By Robert Schmidt
June 9 (Bloomberg) -- Regulators should continue to conduct stress tests on banks as long as the financial institutions keep large amounts of illiquid mortgage securities on their books, a group overseeing the U.S. financial bailout said.
The Congressional Oversight Panel, in a report issued today, also said the Federal Reserve should release more information about the exams, including some non-public results and additional details about the methodology. The Fed and other regulators tested the biggest 19 banks earlier this year, announcing in May that 10 of the lenders needed an additional $74.6 billion in capital.

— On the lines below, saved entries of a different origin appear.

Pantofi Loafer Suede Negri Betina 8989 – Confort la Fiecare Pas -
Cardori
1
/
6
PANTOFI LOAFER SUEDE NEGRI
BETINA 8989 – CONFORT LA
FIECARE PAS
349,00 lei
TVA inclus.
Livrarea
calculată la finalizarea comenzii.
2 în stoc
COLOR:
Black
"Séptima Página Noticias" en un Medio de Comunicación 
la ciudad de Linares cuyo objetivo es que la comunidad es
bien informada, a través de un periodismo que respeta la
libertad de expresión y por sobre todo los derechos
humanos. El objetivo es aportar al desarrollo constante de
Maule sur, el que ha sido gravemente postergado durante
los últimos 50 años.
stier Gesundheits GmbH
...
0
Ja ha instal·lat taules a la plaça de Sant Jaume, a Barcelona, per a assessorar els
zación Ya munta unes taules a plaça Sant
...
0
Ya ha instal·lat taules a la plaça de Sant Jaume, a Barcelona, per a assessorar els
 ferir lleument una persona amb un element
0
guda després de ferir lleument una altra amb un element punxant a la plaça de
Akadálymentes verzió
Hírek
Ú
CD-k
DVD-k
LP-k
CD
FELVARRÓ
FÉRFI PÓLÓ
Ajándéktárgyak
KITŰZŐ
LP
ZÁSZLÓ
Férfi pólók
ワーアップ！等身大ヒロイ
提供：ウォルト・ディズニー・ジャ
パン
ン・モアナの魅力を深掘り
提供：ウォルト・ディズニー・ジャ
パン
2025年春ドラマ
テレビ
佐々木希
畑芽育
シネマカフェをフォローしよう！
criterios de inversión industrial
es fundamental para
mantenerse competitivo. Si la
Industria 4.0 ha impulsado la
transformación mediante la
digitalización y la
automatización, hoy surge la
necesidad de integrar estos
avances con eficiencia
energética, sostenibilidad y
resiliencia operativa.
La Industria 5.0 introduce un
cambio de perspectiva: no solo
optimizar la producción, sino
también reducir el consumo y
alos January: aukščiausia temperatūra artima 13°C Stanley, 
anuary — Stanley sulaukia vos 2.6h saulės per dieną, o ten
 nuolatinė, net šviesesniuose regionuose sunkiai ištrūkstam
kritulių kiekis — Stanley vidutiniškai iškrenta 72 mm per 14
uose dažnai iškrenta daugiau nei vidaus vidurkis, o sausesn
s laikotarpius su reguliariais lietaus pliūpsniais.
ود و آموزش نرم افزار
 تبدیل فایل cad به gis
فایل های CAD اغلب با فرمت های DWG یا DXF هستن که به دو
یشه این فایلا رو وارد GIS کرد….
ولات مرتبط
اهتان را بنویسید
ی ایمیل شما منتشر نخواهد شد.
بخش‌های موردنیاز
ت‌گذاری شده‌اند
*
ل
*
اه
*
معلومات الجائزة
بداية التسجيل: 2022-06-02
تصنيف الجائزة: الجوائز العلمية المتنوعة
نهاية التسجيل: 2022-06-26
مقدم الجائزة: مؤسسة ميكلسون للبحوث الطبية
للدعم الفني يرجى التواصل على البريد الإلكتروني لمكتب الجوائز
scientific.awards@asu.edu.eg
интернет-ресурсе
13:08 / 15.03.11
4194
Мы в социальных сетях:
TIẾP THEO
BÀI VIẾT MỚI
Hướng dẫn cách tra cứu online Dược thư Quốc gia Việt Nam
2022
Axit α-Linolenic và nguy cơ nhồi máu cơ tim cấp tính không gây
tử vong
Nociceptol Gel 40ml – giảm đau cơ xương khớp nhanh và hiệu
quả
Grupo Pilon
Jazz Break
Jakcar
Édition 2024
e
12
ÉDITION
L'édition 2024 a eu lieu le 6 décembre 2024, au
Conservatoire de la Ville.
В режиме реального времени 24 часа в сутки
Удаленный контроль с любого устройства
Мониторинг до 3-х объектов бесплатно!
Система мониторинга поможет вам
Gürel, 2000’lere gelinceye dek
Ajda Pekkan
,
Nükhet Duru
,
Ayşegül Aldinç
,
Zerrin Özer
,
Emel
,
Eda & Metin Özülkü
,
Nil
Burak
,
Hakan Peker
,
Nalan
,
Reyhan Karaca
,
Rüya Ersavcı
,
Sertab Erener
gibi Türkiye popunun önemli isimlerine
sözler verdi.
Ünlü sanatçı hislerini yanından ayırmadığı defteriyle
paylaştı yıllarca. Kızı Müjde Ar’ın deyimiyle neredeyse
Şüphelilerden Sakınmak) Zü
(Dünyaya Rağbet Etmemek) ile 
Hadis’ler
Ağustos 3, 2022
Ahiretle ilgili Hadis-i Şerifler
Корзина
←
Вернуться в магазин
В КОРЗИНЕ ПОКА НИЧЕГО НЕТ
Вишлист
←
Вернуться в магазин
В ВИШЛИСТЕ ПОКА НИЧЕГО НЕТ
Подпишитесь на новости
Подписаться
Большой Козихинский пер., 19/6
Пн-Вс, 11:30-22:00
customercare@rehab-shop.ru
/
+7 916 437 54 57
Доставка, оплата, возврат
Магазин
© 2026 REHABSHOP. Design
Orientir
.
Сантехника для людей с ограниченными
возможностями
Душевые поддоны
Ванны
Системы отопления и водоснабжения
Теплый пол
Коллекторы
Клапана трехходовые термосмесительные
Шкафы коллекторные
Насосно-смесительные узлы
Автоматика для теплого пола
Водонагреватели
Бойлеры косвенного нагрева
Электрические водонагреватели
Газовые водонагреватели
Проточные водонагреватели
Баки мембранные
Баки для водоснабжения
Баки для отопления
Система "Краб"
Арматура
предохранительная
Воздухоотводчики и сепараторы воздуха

While the report found the reviews “conservative and reasonable,” the oversight board said it had some “serious concerns” because the criteria used to assess the banks remained opaque. Bank exams are traditionally kept confidential.
“The Federal Reserve Board should be commended for releasing an unprecedented amount of bank supervisory information, but additional transparency would be helpful both to assess the strength of the banks and to restore confidence in the banking system,” the committee wrote.
In particular, the report said, the Fed should release more details about the methodology so that analysts can apply it to other financial companies or different economic scenarios.
$700 Billion
Headed by Harvard Law Professor Elizabeth Warren, the oversight board was set up under the $700 billion bailout law passed in October.
The Treasury Department today announced that a group of the 19 banks that faced the stress tests, including Goldman Sachs Group Inc. and Morgan Stanley, were cleared to buy back $68 billion of shares the government purchased through the Troubled Asset Relief Program.
Fed Governor Daniel Tarullo, speaking in Washington yesterday, called the stress tests “an unprecedented exercise in an unprecedented situation.”
Still, he said the central bank will incorporate lessons from the reviews into routine bank exams.
Today, in testimony before the Joint Economic Committee, Warren said her oversight board “pressed really hard on the Fed” for more details on the stress tests, but was rebuffed. The Treasury under Secretary Timothy Geithner has been more open, Warren added.
She also told lawmakers that giving the panel subpoena power would make it easier to obtain documents and testimony from Treasury and Fed officials.
Representative Kevin Brady, a Texas Republican, told Warren that the panel should be “abolished” because its monthly reports have “provided very little value or insight” and it has only held one hearing with a Treasury Department official.
Another committee member, Democratic Representative Elijah Cummings of Maryland, backed Warren’s group.
“The last thing I want to do is abolish oversight,” he said. “That’s the thing we need the most.”